È la domanda che Sven Gentner, responsabile dell’asset management all’interno della direzione della Stabilità finanziaria e dei mercati dei capitali (DG FISMA) presso la Commissione Ue, ha posto ai relatori del terzo panel della giornata.
“Il quadro normativo introdotto dalla direttiva Aifmd è adeguato alle necessità del settore degli investimenti alternativi”, afferma Fabio Galli, direttore generale di Assogestioni. Che puntualizza: “Allo stesso tempo, le proposte normative dell’Ue tendono a essere piuttosto limitate in termini di effetti positivi sulla competitività degli operatori finanziari europei attivi a livello globale”.
Galli sottolinea la necessità di confrontare gli approcci normativi europei con l’esperienza di Cina e Stati Uniti. “I legislatori di quei paesi sono perfettamente consapevoli che la regolamentazione deve tenere conto anche della competitività degli intermediari, oltre alla protezione dei consumatori e alla stabilità del sistema a livello macro-prudenziale”, spiega. “Le autorità di regolamentazione cinesi, ad esempio, hanno una visione molto chiara di ciò che deve essere fatto per garantire che il settore finanziario del loro Paese continui a prosperare tra 10 e 20 anni”.

§ Materiale fornito
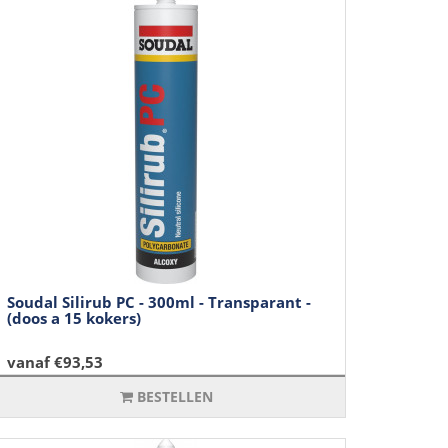
Soudal Silirub PC - 300ml - Transparant -
(doos a 15 kokers)
vanaf €93,53
BESTELLEN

§ Attività da svolgere
a. Rispondi alle seguenti domande basandoti sul testo estratto.
(i) Quale incarico ricopre Sven Gentner presso la Commissione Ue?
(ii) Quale direttiva ha introdotto il quadro normativo che Fabio Galli giudica adeguato?
(iii) Con l'esperienza di quali paesi Galli ritiene necessario confrontare gli approcci normativi europei?
b. Riscrivi il passo del testo estratto da "È la domanda" a "panel della giornata.", sostituendo "Commissione Ue" con "Commissione europea".

§ Risposte in ordine
a.
(i) È responsabile dell'asset management all'interno della direzione della Stabilità finanziaria e dei mercati dei capitali (DG FISMA).
(ii) La direttiva Aifmd.
(iii) Cina e Stati Uniti.

b.
È la domanda che Sven Gentner, responsabile dell’asset management all’interno della direzione della Stabilità finanziaria e dei mercati dei capitali (DG FISMA) presso la Commissione europea, ha posto ai relatori del terzo panel della giornata.